The entry on Wallace’s execution, moreover, was written at the very time of Edward’s greatest power. Robert Bruce’s murder of John Comyn and rebellion were yet to come, and indeed, the next entry in the manuscript, written in a different stint, refers to Bruce having himself crowned as king in March 1306. In 1304 Edward had, however, brought a decade of war with Scotland to a close. Perhaps the author of this entry wrote it having recently witnessed the king’s power manifested at close quarters? Certainly, the Annales Londoniensis tell us that Wallace was lodged at the home of a London alderman, William Leyre, and that the great and the good of London both ‘led and followed’ Wallace to his judgment. A similar procession saw him taken back through the city, and a sizeable crowd gathered for his execution at Smithfield.

Nor was this the sole demonstration of Edward’s might in London.
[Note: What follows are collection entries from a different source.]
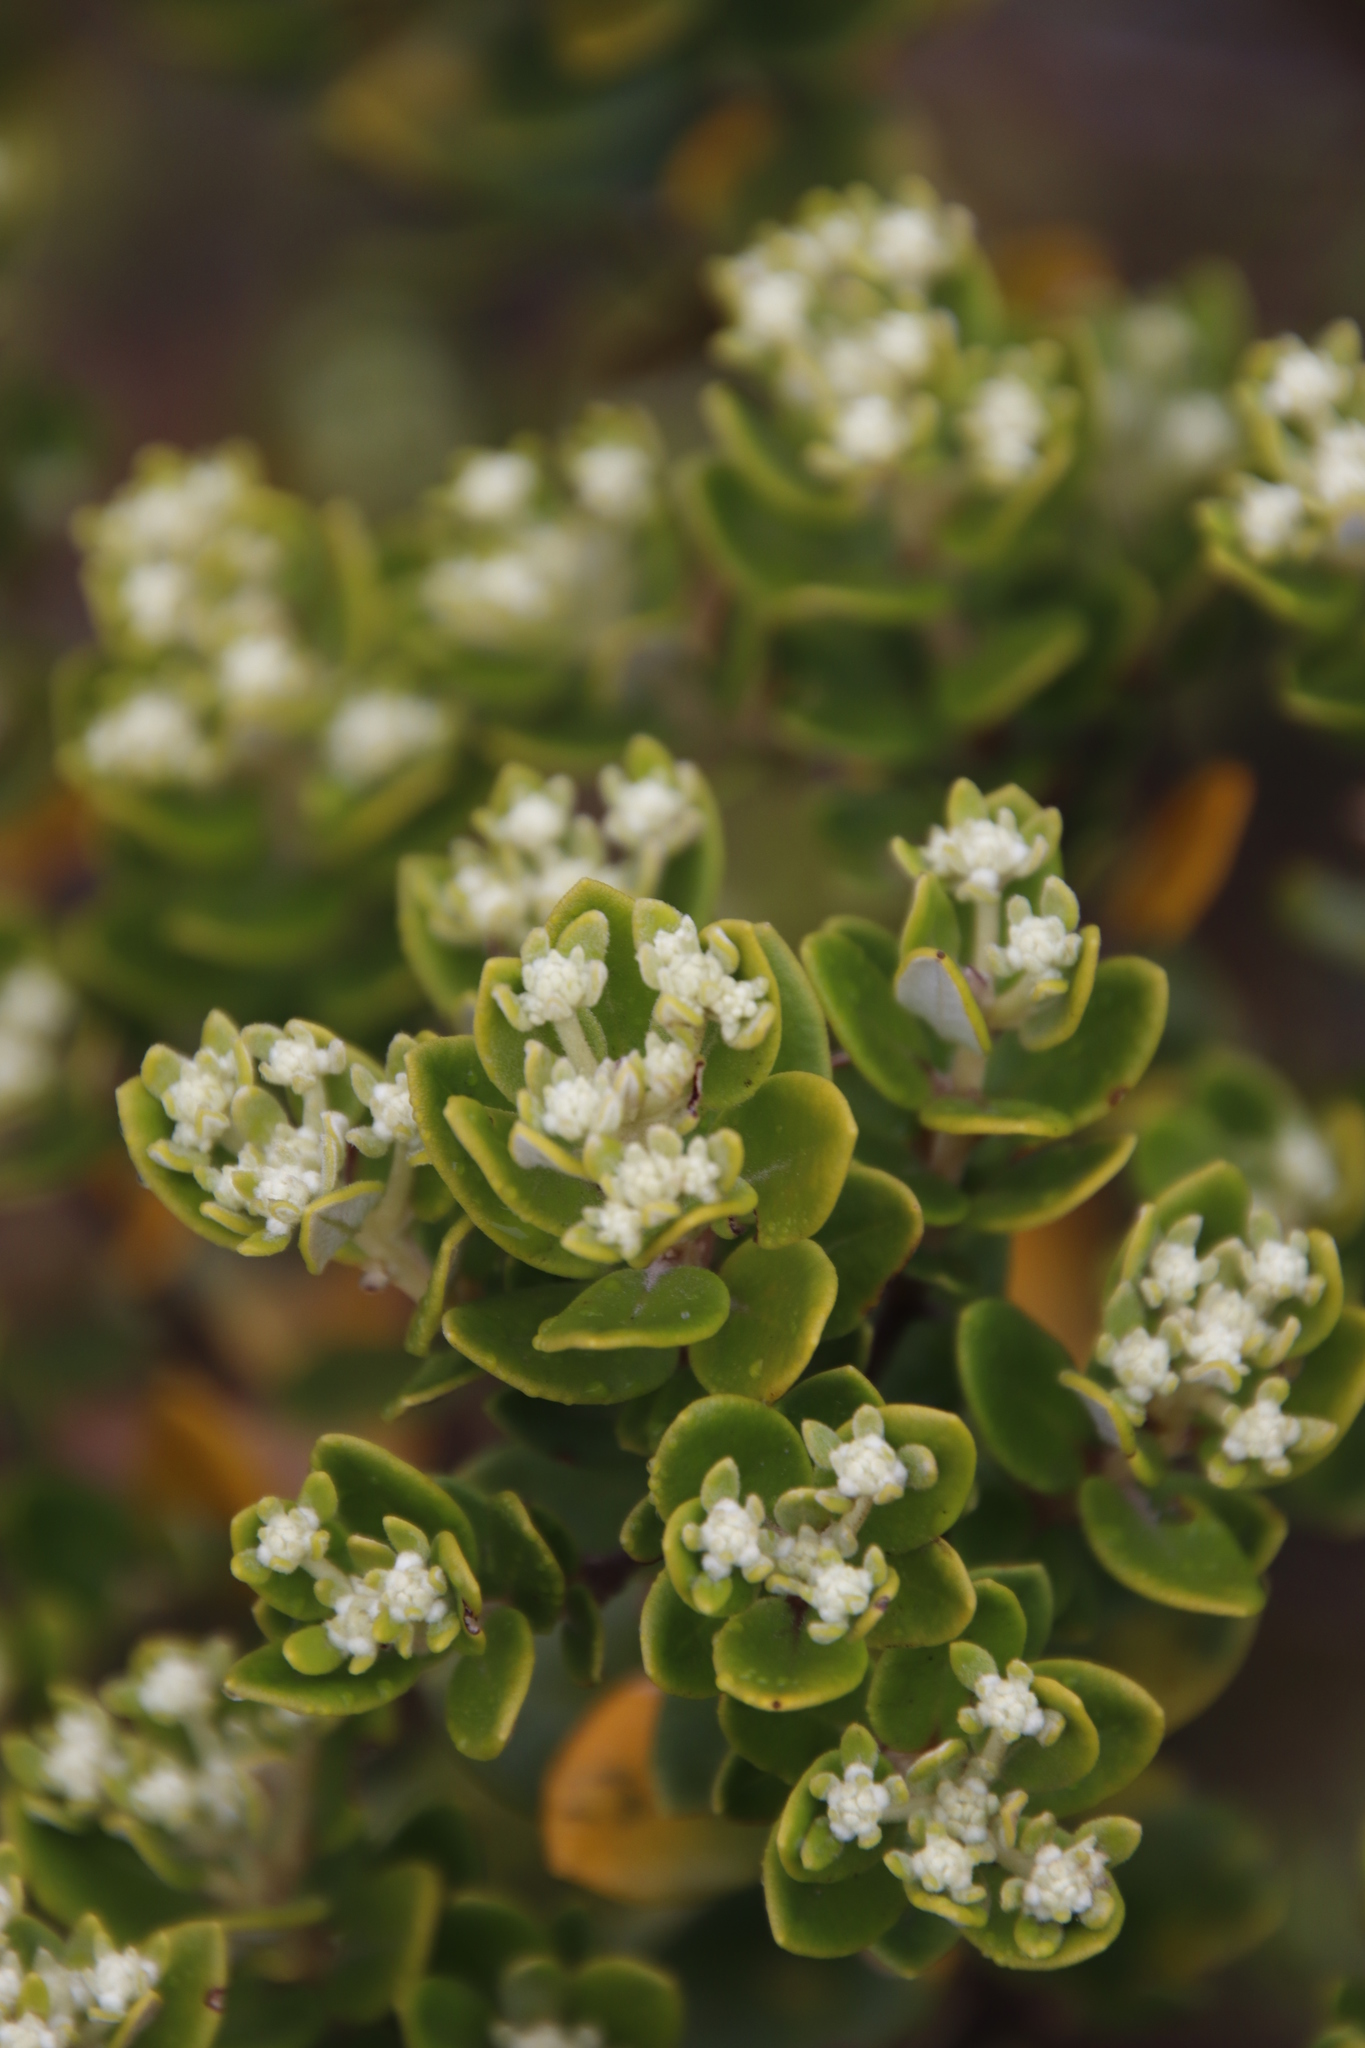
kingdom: Plantae
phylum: Tracheophyta
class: Magnoliopsida
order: Rosales
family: Rhamnaceae
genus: Phylica
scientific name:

In late 1282 Llwelyn ap Gruffudd had been killed and his head placed upon a pole at the Tower of London. A year later, his brother Dafydd’s head was placed next to that of his brother. Eighteen months after this, Edward responded to an outbreak of disorder in London by enclosing the ancient site of the citizens’ assembly and taking the city into his hand. Had our continuer been present in London for some, even if not for all of these events of the last twenty years, we might imagine the impact this would have had on his mind as a contemporary Londoner. He would have seen at first hand Edward’s firm imposition of his will on the city, and then witnessed the brutal death of Scotland’s last major rebel and, with his execution, the apparent end of Scottish resistance. We need not be surprised that the continuer of this London chronicle thought of Edward I as king of both England and Scotland.


[1] MS. CLA/CS/01/001/001.

[2] De Antiquis Legibus Liber, Cronica Maiorum et Vicecomitum Londoniarum, ed. Thomas Stapleton, Camden Society 34 (London, 1846); and Chronicles of the Mayors and Sheriffs of London, ed. H. T. Riley (London, 1863).

[3] Anglo-Scottish Relations 1174–1328, ed. and transl. E. L. G. Stones (London, 1965), 120–9.